One or more techniques may be employed to manage expansive soil effects. These include designs that call for digging deep foundations or installing pile systems extending beyond affected soil depths and reinforced slab-on-grade construction with underlying crossbeams.

Void spaces beneath foundations, created with void forms, provide empty spaces for swelling soil to move into, insulating the foundation from the impact caused by this pressure. Void forms come in various materials and formats, including degradable (paper, carton forms) and non-degradable (collapsible plastic, EPS foam), designed to work under structural concrete slabs, piers, and beams.

=== Chemical stabilization ===
Chemical stabilizers are specialized compounds that modify soil properties to create a more stable foundation for built-in expansive soil conditions. They work by altering the soil's chemical composition and physical characteristics through biological, physical, and chemical additions.

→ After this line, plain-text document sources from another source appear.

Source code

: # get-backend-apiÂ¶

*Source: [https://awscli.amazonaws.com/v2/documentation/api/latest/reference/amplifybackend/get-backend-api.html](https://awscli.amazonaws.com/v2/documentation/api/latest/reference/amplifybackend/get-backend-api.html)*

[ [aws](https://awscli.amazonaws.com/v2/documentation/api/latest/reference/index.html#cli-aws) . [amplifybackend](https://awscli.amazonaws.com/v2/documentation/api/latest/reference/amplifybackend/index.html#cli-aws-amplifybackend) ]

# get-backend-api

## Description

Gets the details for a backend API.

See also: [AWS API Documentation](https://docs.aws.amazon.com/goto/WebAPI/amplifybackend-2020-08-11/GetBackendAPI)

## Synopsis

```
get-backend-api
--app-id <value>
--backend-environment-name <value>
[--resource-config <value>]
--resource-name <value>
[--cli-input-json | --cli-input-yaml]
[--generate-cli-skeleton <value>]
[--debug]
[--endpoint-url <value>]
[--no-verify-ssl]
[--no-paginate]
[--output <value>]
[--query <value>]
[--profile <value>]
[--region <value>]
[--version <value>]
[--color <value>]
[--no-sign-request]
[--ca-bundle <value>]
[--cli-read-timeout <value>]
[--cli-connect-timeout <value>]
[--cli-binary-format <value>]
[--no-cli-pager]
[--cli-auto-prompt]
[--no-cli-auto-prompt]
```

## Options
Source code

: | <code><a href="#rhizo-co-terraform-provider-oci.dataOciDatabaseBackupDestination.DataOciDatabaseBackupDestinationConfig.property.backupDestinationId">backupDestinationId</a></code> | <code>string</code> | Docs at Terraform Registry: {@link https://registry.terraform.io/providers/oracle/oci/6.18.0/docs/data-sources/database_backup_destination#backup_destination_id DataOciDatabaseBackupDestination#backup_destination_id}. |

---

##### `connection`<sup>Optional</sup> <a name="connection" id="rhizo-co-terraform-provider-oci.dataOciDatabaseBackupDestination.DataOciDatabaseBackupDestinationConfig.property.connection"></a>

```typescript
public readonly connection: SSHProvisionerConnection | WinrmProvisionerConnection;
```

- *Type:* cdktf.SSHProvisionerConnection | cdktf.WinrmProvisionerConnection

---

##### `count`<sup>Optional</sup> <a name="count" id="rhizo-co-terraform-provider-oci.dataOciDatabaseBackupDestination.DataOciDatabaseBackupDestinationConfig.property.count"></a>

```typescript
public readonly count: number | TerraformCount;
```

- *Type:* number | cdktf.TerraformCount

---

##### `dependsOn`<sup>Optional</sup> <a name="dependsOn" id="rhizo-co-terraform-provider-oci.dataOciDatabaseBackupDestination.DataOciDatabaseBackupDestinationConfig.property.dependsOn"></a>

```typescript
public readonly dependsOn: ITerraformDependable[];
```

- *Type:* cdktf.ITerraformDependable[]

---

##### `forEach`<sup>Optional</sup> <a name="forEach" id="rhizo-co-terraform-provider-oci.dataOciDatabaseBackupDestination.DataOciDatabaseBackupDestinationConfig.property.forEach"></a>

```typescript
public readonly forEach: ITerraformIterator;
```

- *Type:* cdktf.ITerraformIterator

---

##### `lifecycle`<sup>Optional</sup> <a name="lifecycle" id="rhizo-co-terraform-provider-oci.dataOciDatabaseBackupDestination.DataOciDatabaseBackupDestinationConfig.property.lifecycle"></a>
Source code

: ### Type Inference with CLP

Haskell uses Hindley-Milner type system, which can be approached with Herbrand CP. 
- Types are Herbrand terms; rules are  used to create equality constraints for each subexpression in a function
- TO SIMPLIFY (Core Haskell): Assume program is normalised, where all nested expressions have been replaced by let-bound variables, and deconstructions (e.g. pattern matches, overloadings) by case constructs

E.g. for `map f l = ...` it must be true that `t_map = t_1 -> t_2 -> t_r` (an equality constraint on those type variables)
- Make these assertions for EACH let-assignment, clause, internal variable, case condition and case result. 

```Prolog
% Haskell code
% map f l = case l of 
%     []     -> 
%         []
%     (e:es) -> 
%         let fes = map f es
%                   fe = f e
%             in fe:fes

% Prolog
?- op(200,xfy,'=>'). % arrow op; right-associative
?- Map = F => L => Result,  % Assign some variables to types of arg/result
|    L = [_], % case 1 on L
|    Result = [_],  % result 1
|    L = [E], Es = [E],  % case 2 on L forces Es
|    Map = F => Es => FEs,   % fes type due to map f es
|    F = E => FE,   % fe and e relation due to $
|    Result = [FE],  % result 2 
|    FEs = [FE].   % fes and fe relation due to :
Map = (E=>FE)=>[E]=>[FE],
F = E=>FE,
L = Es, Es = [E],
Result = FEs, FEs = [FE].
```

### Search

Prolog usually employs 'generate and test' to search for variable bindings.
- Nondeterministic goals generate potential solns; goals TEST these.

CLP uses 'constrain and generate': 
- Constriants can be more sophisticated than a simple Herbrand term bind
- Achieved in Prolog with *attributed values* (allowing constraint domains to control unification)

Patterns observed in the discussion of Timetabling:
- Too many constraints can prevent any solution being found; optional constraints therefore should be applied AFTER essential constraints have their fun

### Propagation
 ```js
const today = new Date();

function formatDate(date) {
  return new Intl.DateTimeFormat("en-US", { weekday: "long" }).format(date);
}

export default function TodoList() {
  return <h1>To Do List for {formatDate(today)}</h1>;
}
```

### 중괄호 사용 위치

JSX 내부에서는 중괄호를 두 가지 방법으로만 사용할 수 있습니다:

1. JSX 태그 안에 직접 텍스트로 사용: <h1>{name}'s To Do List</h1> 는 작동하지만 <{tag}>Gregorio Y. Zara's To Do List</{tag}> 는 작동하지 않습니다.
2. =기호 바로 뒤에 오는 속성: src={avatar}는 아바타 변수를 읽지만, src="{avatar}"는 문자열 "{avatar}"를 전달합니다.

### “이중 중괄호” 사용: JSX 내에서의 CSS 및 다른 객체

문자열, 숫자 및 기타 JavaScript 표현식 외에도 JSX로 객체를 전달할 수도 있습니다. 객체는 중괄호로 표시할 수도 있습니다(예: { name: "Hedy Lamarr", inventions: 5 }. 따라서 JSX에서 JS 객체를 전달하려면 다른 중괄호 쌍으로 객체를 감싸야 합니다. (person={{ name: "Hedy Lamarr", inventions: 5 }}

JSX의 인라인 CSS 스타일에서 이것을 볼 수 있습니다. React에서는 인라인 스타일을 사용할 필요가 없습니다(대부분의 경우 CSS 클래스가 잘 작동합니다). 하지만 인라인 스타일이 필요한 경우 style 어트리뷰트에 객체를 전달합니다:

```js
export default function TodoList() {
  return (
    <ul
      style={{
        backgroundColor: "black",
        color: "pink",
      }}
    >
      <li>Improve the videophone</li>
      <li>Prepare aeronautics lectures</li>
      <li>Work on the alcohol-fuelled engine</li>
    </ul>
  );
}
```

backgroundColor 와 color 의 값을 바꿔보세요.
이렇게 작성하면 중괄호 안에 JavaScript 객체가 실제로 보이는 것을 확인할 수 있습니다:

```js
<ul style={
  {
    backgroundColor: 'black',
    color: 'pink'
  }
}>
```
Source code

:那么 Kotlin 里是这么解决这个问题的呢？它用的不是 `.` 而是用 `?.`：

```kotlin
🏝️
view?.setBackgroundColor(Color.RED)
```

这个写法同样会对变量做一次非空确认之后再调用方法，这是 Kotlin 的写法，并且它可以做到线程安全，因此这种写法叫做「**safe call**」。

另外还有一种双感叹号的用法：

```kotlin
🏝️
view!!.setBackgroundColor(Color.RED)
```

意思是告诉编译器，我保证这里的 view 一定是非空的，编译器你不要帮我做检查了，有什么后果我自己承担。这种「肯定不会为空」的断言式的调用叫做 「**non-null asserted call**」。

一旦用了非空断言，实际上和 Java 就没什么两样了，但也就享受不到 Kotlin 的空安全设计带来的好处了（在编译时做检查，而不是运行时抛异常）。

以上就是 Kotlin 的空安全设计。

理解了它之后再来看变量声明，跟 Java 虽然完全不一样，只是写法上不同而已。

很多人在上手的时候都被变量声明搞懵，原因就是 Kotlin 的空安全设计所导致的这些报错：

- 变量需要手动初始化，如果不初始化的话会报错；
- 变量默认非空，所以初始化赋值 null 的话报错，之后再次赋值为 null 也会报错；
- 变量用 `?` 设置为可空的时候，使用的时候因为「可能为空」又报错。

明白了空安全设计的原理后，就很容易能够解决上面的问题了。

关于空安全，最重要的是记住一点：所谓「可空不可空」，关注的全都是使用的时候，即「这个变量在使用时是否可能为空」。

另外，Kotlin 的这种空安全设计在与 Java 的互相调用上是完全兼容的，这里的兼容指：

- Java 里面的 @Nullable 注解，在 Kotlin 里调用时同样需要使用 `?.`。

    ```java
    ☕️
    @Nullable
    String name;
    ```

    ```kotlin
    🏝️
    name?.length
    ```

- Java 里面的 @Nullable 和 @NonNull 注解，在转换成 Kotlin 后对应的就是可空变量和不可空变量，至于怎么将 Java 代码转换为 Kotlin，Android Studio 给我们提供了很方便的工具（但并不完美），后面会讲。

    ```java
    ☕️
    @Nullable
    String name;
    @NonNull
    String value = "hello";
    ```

Common chemical expansive clay treatments include lime, portland cement, fly ash, and polymer-based additives. More recently, chemical injection (potassium, acid, or acid-oil) has been introduced as a more cost-effective means of minimizing the expansiveness of clay soils, namely by altering the clay's molecular structure and reducing the soils Ionic Exchange Rate with water.

=== Moisture control ===
Moisture control manages the swelling potential of expansive soils through preventative measures designed to redirect environmental water sources and maintain a consistent moisture equilibrium beneath and around structures.

Strategies may include drainage systems and grading for surface water management, using sump pumps, impermeable vertical moisture barriers, and landscaping designs incorporating vegetation, moisture-regulating ground cover, and/or buffer zones around the structure.